El autor centra su atención en las formas de coexistencia del bien y del mal en el hombre, rasgos que pertenecen a su misterio y que están muy presentes en diferentes circunstancias. Considera cinco formas principales de esta coexistencia benigna y maligna, anticipando que “en la medida en que prevalece la actitud de respuesta al valor, disminuye el orgullo y la concupiscencia”.
Adentrándose de lleno al tema de la concupiscencia, postula que una persona con esta tendencia está completamente absorbida por lo meramente subjetivo satisfactorio y sordo a la llamada de los valores morales relevantes. El concupiscente ha fracasado en su libertad de la voluntad, está rendido y es incompatible con la actitud de respuesta al valor moral, ignorándolo, permaneciendo indiferente y rebelde.
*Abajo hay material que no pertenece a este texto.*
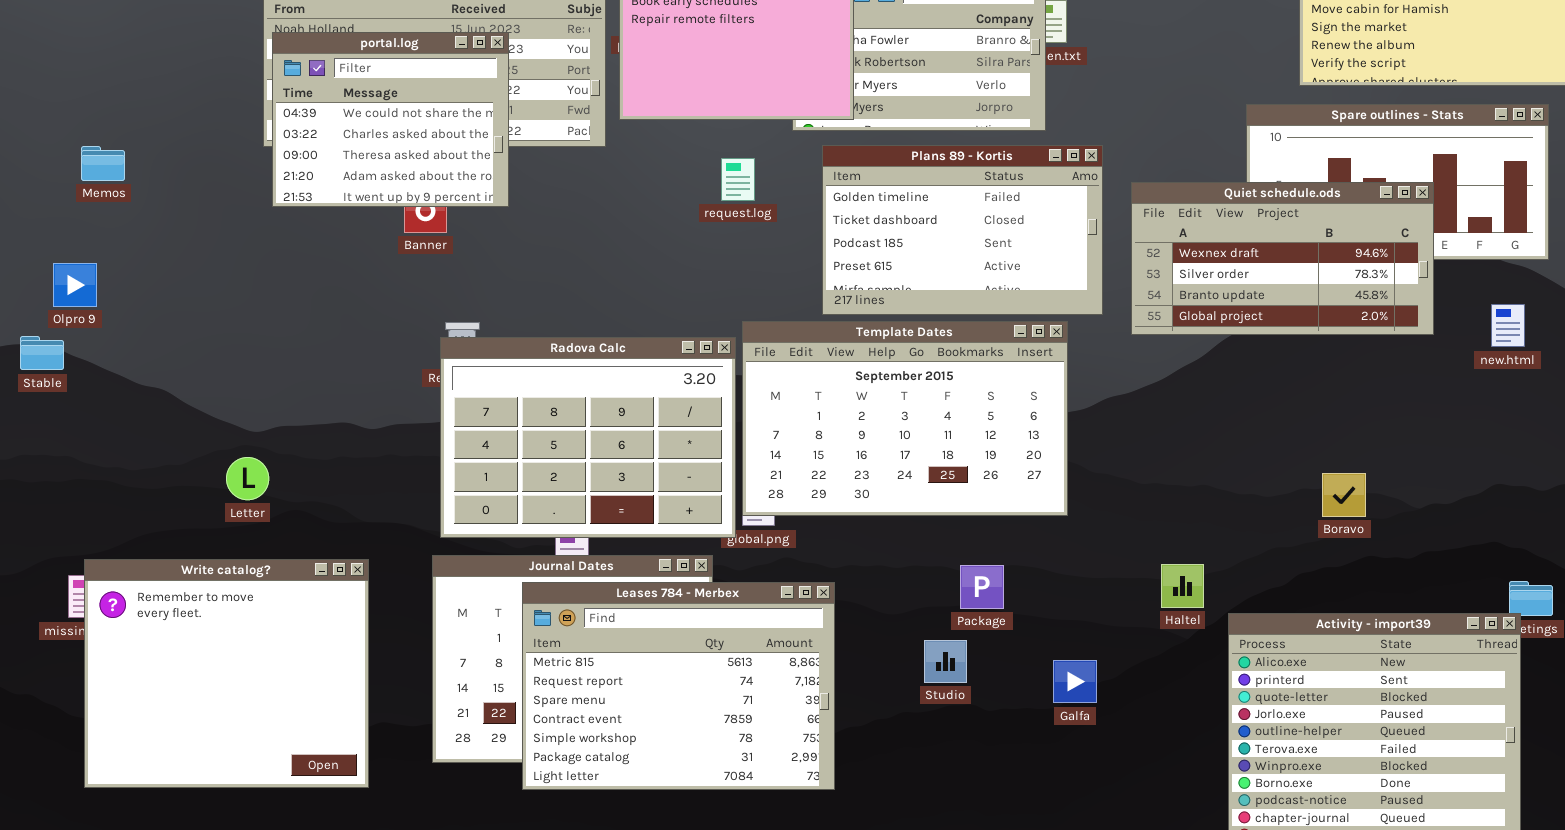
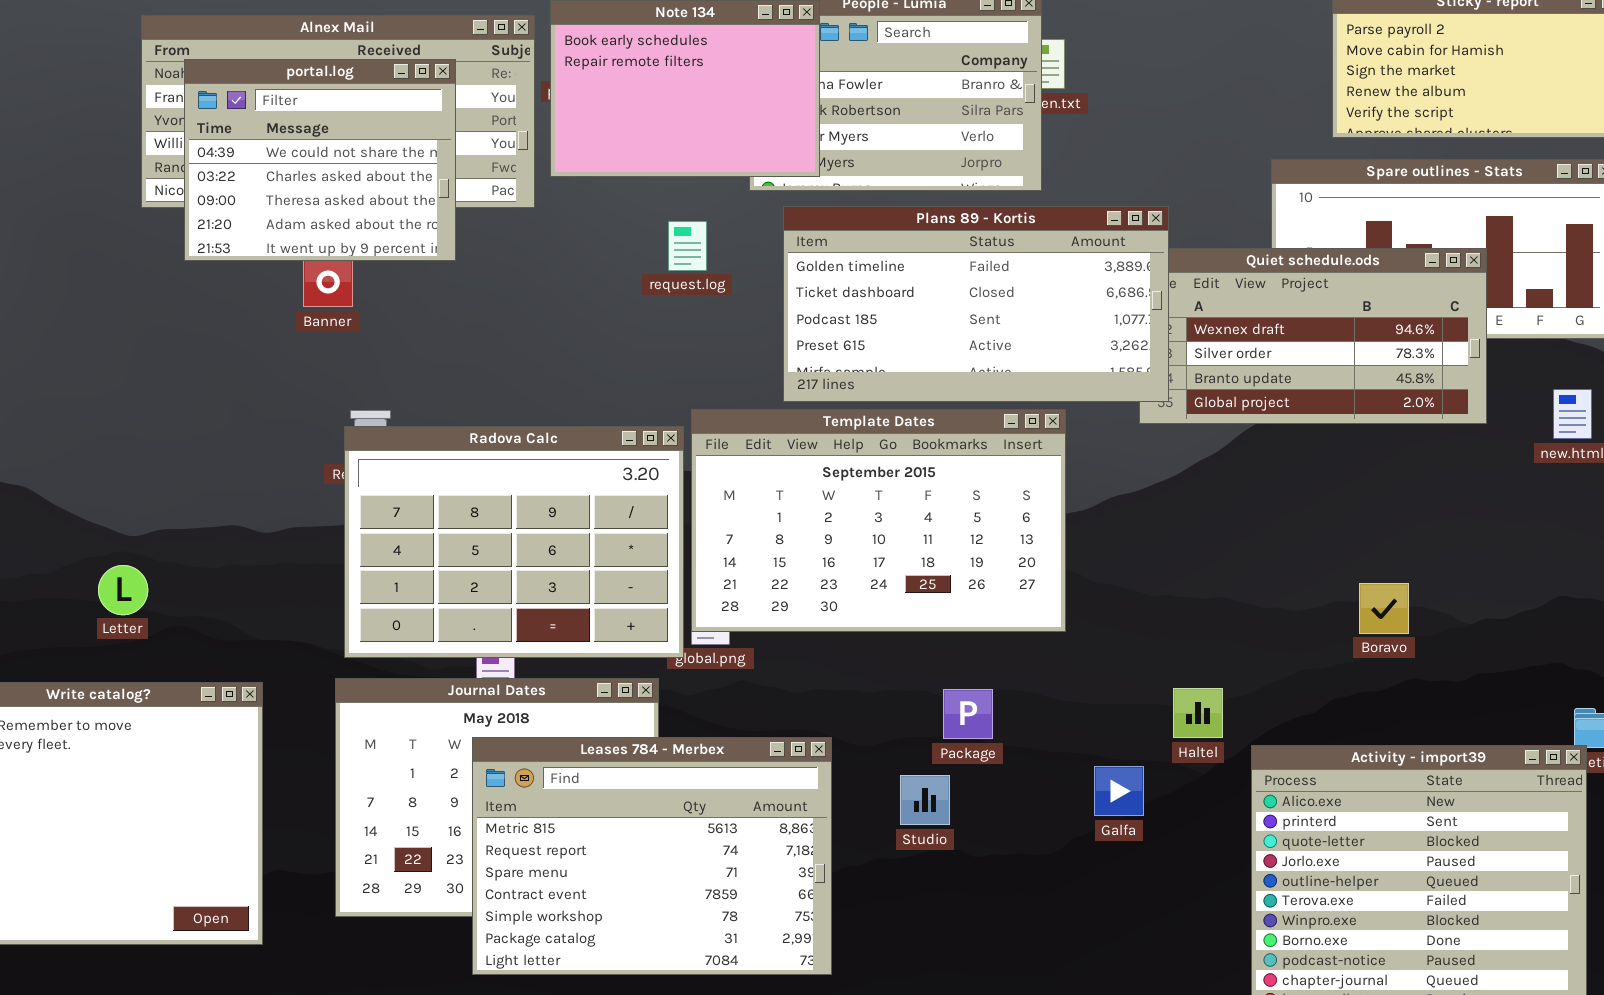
portal.log: [272,32,509,207] -> [184,59,456,261], moved
Plans 89 - Kortis: [822,145,1103,315] -> [783,206,1169,402], resized
Leases 784 - Merbex: [522,582,835,790] -> [472,737,832,975], moved
Galfa: [1053,660,1097,703] -> [1094,766,1144,816], moved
Presenta también los tres tipos de concupiscentes que hay, los cuales son el apasionado, con un fuerte temperamento, violento, duro y cruel por alcanzar lo deseado. El segundo es vegetativo y flemático, donde se asume una forma de vida perezosa y pesada al estar anquilosado en lo agradable; y, por último el delicado, que no anhela nada pero tampoco es prisionero de lo agradable, siendo incapaz de amar.
Por último toca el tema del orgullo, que es la segunda raíz principal del mal moral. El hombre orgulloso se caracteriza por ser egocéntrico, “se concentra en su autoglorificación, en la consciencia de su propia importancia y superioridad, y en su preponderancia soberana”. También aquí nuestro filósofo enumera diversos tipos de orgullos, como son el satánico, la glorificación de sí mismo, la vanidad y la altivez. El odio satánico se caracteriza por mostrar una grandeza y señorío, se odia todo valor auténtico y se aspira a destronar los valores morales, y por tanto a Dios. Este hombre es ciego a los valores morales, no puede ver ni su riqueza ni su dignidad, aborrece toda sumisión y obediencia, pues se rechaza toda invitación a ser sumiso de otro.